頼れる家族もいない絶望の中で、飛鳥を訪ねて来た“親族”が、異母弟にあたる龍也(森愁斗)だった。飛鳥を釈放させる条件として提示してきたのが、彰一(中村獅童)、ひいては結城家に近づかないこと。サイン会での騒動、さらに監視カメラに映っていたナイフを持つ飛鳥の姿を見て先手を打った格好だ。
誓約書にサインをし釈放された飛鳥だったが、それは龍也が仕掛けた策略だった。警察は現場の防犯カメラに映った犯人を把握しており、粘っていればもしかしたら飛鳥はそのまま釈放されていたかもしれない(龍也と警察がグルだったという見方もできる)。しかし、龍也は巧みな話術で飛鳥を駆り立て、決断を急がさせた。「正義なんてものは全部駆け引きです」というセリフを筆頭に、龍也が棋士としても戦略的思考に長けていることが分かる。

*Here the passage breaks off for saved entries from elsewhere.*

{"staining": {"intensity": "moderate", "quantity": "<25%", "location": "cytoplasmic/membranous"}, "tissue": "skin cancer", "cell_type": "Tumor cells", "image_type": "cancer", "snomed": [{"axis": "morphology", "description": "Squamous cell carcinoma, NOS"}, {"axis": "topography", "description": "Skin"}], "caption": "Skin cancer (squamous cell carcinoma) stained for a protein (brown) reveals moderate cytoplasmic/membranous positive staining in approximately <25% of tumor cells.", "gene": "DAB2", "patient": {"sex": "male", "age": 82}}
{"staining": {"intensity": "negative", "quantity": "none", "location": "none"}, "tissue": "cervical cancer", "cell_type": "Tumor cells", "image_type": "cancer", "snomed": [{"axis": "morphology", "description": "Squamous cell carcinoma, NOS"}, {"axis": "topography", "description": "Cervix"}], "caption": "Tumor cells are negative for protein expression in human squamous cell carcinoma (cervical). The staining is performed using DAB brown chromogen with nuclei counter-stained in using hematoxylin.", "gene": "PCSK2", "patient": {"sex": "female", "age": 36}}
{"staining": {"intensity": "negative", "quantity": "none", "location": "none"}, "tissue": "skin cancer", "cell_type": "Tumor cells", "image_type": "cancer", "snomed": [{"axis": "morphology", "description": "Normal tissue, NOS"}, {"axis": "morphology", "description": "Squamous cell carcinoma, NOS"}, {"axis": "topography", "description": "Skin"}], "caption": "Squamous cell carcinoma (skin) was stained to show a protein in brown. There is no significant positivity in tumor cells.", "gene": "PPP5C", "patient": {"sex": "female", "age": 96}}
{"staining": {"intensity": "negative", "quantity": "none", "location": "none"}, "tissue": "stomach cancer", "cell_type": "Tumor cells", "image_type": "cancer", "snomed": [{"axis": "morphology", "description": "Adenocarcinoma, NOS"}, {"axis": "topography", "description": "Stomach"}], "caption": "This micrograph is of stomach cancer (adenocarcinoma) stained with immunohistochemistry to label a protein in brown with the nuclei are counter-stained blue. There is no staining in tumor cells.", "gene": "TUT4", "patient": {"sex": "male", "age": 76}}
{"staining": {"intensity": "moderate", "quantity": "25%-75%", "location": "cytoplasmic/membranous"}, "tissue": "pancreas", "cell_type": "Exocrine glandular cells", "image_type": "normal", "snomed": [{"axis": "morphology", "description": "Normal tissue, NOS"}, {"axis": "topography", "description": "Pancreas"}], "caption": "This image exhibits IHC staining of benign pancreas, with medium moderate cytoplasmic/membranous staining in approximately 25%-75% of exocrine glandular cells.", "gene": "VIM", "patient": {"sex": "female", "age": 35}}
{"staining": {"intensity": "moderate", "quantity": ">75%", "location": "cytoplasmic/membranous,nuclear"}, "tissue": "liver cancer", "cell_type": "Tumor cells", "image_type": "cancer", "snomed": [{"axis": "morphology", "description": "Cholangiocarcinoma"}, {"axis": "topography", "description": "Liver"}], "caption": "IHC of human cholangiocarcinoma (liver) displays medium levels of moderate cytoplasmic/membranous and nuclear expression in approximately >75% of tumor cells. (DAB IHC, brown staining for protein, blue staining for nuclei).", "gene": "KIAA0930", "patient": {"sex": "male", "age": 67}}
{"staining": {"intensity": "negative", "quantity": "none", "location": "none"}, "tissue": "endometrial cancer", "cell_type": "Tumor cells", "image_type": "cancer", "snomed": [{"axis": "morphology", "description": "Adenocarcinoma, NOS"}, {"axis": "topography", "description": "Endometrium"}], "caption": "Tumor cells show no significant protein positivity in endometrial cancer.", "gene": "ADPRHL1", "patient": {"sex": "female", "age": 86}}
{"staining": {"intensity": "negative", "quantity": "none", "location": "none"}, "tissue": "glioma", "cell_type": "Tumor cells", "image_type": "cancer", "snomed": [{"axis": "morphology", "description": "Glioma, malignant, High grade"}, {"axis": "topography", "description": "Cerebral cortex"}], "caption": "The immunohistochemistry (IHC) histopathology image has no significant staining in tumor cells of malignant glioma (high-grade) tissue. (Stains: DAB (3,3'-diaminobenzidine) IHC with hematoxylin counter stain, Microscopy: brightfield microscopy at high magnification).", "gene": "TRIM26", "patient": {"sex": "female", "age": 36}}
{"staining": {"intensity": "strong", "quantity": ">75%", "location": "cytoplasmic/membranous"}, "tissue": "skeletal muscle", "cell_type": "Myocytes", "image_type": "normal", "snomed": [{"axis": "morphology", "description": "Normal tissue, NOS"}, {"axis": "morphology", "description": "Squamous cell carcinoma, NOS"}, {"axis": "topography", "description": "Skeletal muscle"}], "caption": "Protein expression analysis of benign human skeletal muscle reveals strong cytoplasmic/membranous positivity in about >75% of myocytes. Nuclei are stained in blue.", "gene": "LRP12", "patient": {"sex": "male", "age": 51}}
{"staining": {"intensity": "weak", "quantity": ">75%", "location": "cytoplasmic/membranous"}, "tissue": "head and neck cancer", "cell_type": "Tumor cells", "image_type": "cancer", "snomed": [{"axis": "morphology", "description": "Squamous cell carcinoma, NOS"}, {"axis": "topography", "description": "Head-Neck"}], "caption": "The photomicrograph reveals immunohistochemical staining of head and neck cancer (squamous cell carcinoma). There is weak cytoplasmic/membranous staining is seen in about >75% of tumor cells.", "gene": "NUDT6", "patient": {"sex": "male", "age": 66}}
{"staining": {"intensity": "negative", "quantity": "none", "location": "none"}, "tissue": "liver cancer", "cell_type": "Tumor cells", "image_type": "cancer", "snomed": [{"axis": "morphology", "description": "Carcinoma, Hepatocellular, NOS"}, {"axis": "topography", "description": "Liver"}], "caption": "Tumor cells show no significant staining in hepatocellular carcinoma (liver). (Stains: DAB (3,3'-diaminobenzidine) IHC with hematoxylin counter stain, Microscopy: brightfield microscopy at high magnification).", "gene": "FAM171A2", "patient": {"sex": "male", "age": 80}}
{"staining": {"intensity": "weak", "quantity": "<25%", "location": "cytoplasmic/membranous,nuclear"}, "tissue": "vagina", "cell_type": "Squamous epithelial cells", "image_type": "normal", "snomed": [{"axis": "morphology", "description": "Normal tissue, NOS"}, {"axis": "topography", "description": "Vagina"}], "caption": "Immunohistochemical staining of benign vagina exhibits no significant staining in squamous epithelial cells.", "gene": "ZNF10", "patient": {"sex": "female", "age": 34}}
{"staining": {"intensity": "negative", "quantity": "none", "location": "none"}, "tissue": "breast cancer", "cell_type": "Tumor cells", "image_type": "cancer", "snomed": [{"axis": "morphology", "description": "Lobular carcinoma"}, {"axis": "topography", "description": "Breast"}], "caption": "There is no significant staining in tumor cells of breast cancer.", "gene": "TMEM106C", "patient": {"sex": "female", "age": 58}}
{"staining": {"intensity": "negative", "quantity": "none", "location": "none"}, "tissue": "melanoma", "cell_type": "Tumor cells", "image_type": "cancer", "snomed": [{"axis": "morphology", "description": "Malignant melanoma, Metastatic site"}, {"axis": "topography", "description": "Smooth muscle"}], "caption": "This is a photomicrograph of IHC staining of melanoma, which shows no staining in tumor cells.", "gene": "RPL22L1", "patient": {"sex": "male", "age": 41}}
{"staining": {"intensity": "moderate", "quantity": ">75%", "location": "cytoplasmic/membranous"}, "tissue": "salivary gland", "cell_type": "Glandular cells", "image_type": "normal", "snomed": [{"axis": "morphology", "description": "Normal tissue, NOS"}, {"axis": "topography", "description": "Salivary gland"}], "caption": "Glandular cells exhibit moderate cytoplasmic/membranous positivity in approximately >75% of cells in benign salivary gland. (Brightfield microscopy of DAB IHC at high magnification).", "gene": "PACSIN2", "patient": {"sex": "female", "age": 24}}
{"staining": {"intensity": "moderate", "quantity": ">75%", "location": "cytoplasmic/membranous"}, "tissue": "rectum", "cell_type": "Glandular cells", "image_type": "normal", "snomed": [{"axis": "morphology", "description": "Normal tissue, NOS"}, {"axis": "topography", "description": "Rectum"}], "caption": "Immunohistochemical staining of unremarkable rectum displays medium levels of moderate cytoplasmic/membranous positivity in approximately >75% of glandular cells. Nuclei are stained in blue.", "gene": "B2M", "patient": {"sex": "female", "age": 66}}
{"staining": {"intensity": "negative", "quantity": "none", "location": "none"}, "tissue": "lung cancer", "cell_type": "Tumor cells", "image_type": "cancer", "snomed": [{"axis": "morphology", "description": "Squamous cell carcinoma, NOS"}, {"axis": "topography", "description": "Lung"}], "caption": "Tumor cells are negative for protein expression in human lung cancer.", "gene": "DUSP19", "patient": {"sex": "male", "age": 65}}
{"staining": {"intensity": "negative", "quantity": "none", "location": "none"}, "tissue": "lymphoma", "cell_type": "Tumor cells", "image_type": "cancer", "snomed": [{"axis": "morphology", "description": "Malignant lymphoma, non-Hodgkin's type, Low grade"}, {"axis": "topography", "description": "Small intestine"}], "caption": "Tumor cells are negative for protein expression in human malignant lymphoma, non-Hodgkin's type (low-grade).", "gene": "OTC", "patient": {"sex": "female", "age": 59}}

さらに、釈放された飛鳥を待ち受けるのが、彰一の妻・香(山口紗弥加)。泥沼にはまった飛鳥に追い討ちをかけるようにして、香は「ご愁傷様でした」と香典代わりの札束を渡す。それは飛鳥にとっては屈辱でしかない。降りしきる雨の中、飛鳥は札束を宙に投げ捨て、その場を立ち去っていく。
母との思い出が詰まった都内を一望できる見晴らしのいい屋上で、飛鳥は藤堂と再会する。ともに彰一を憎み復讐心を燃やす同志、飛鳥はその理由を「私の人生はあいつに消されたんです。私とお母さんの存在を否定したんです。だから、私もあいつの生き方を否定してやりたかった」と話す。それは龍也や香がしていることも同じだ。
「生きる意味は目の前にあるだろ」――藤堂がビルから身を投げ出してまでも飛鳥に示そうとした必死の覚悟。それは死なないということ、つまりは自分たちの存在証明だ。
第2話では、龍也の婚約者である早見由奈(鳴海唯)が、香から「家を支えること、それがこれからのあなたの人生です」と告げられるシーンがある。これまで日本の将棋界の歴史において、女性で棋士になった人は一人もおらず、女流棋士として別の制度が設けられている。飛鳥もこれからその現実にぶち当たっていくのであろうが、本作が飛鳥だけでなく、藤堂、由奈といった“無き者”にされた人たちが、その人生を、存在を取り戻していく物語であることを第2話は伝えている。